--- Provided data ---

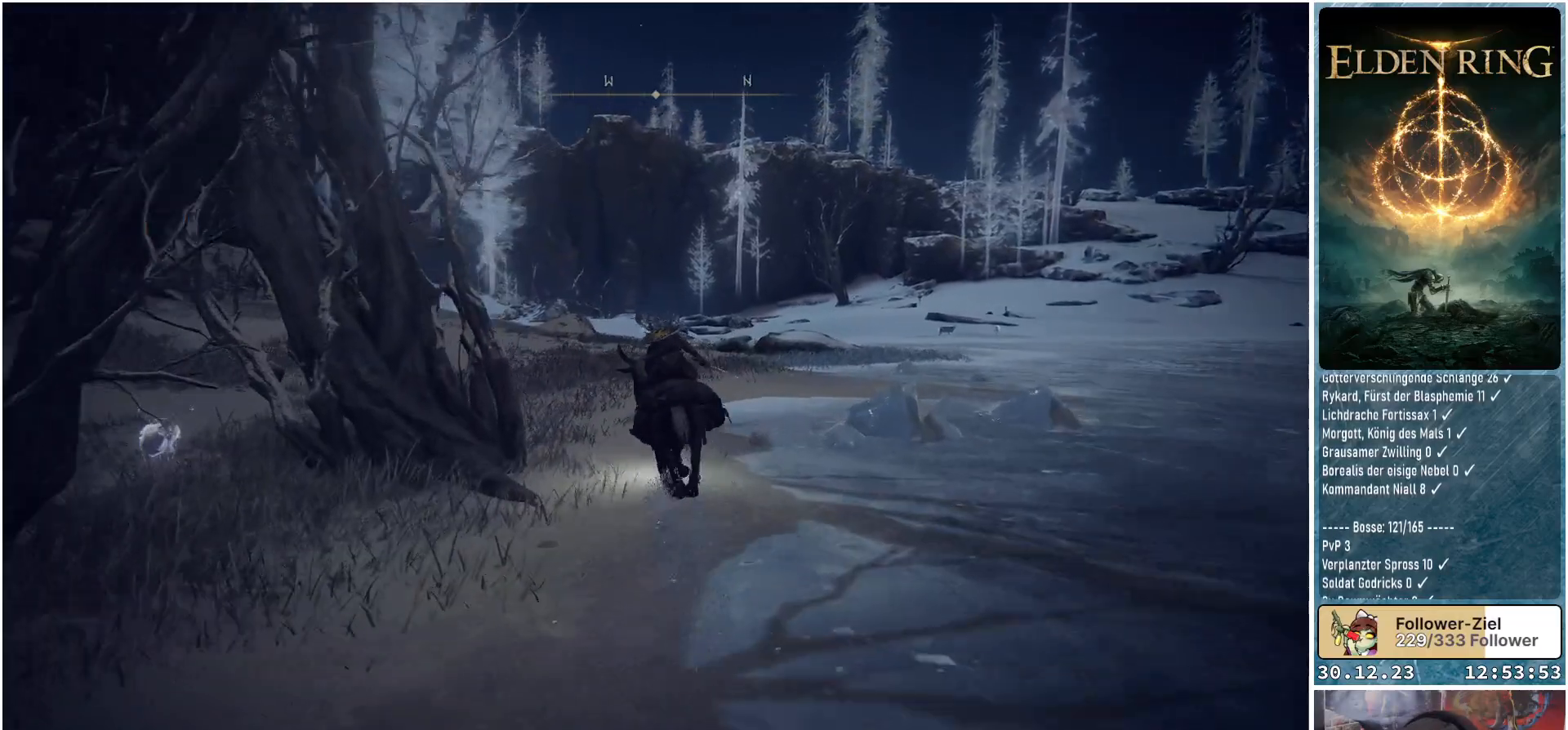
{"buttons": [], "left_stick": "up", "right_stick": "down-left", "events": []}
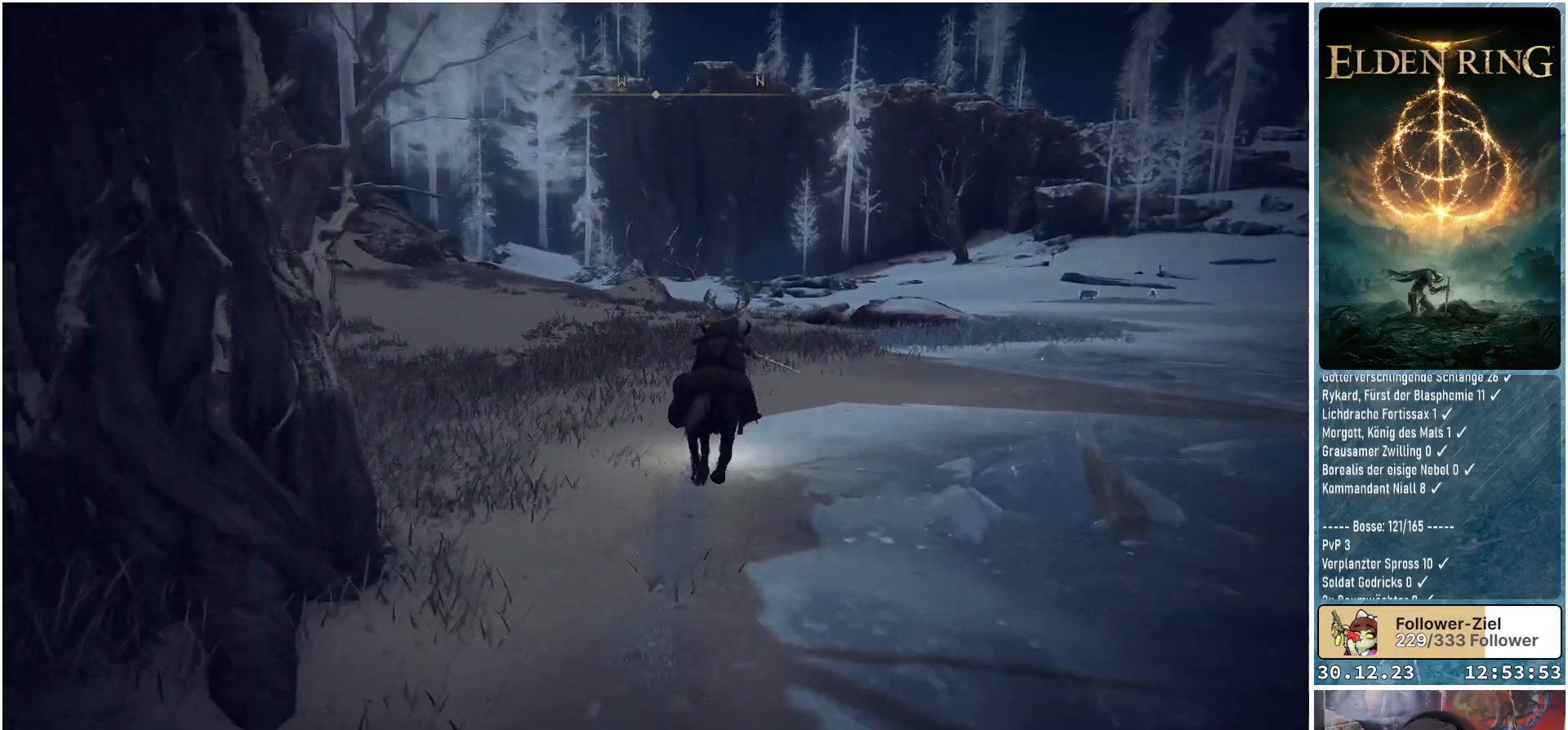
{"buttons": [], "left_stick": "up", "right_stick": "down-left", "events": []}
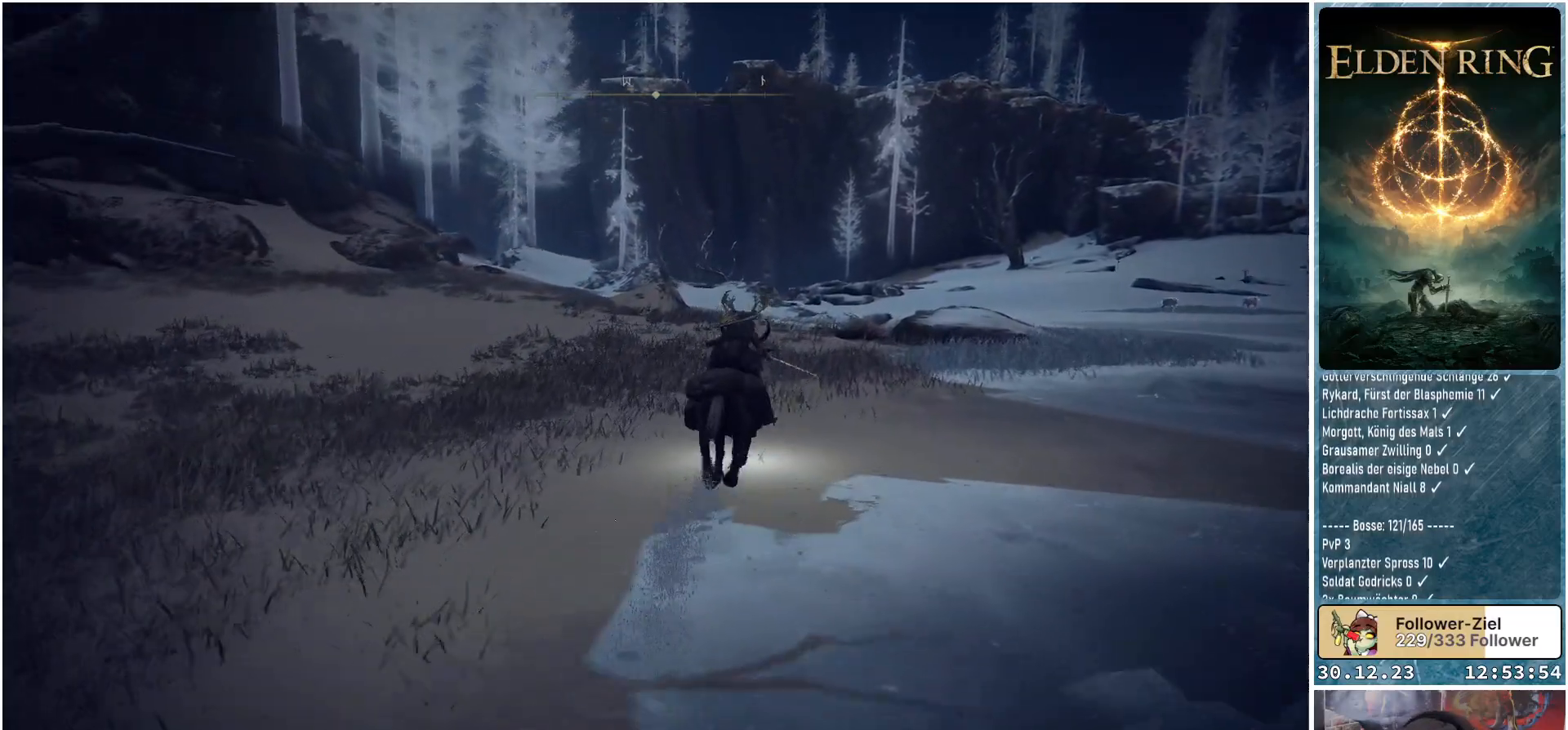
{"buttons": [], "left_stick": "up", "right_stick": "down-left", "events": []}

---

* **Directions**
From the first line to the last, write out the data exactly, dropping any pictures.

* **Reply to the task**
{"buttons": [], "left_stick": "up", "right_stick": "down-left", "events": []}
{"buttons": [], "left_stick": "up", "right_stick": "down-left", "events": []}
{"buttons": [], "left_stick": "up", "right_stick": "down-left", "events": []}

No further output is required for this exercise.